Exercise prompt |
Answer these from the school-selection text below:
(a) What do parents use to log into the KHDA parent portal?
(b) How many private schools and early childhood centers set up booths at Dubai's first Education Expo?
(c) Which strategy did Aisha Miran place the service under?

Excerpted text |

****

You start by logging into the KHDA parent portal with UAE Pass and filling out a questionnaire about what matters to you. Location? Budget? Does your child need extra support? Prefer British curriculum over American? All of that gets factored in. Then you can use filters to narrow things down, or if you’re enrolling a kid for the first time, you can schedule a proper one-on-one session where someone walks you through the whole thing.
There’s also an AI chat assistant that handles quick questions—the kind of stuff you’d normally spend an afternoon Googling or calling school offices about. It’s not going to replace human advice for big decisions, but for basic info about admissions timelines or curriculum differences, it could save a lot of time.
Nearly 400 Parents Showed Up on Day One
KHDA unveiled this service at Dubai’s first Education Expo, which ran for two days through November 9. More than 60 private schools and early childhood centers set up booths, and nearly 400 Emirati parents registered for the opening day alone. A lot of them were either looking to enroll kids for the first time or considering transfers, which tells you something about how many families are actively wrestling with these choices.
The turnout suggests parents genuinely want this kind of support. When you’re staring at hundreds of schools and trying to decode what “inquiry-based learning” actually means in practice, having someone who knows the system and can give you straight answers feels like a lifeline.
Will It Actually Deliver?
Aisha Miran, KHDA’s Director General, positioned the service as part of their Education 33 Strategy—basically a push to get parents more involved in their kids’ education rather than just being passive participants. Dr. Amna Almaazmi, who heads growth and human development at KHDA, talked about parents being partners in the learning process, not just customers.

****

Data supplied |
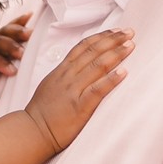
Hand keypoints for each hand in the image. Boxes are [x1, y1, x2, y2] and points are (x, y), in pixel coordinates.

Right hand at [25, 27, 133, 153]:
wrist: (32, 131)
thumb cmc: (42, 112)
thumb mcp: (50, 85)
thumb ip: (65, 75)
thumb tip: (80, 67)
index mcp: (61, 71)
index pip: (82, 47)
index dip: (100, 36)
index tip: (115, 31)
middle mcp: (68, 77)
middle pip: (93, 52)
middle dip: (113, 40)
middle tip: (129, 32)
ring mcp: (73, 90)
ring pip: (97, 66)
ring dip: (116, 54)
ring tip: (130, 46)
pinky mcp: (80, 106)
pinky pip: (98, 90)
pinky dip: (111, 79)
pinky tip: (124, 72)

****

Output of the task |
(a) UAE Pass
(b) More than 60
(c) The Education 33 Strategy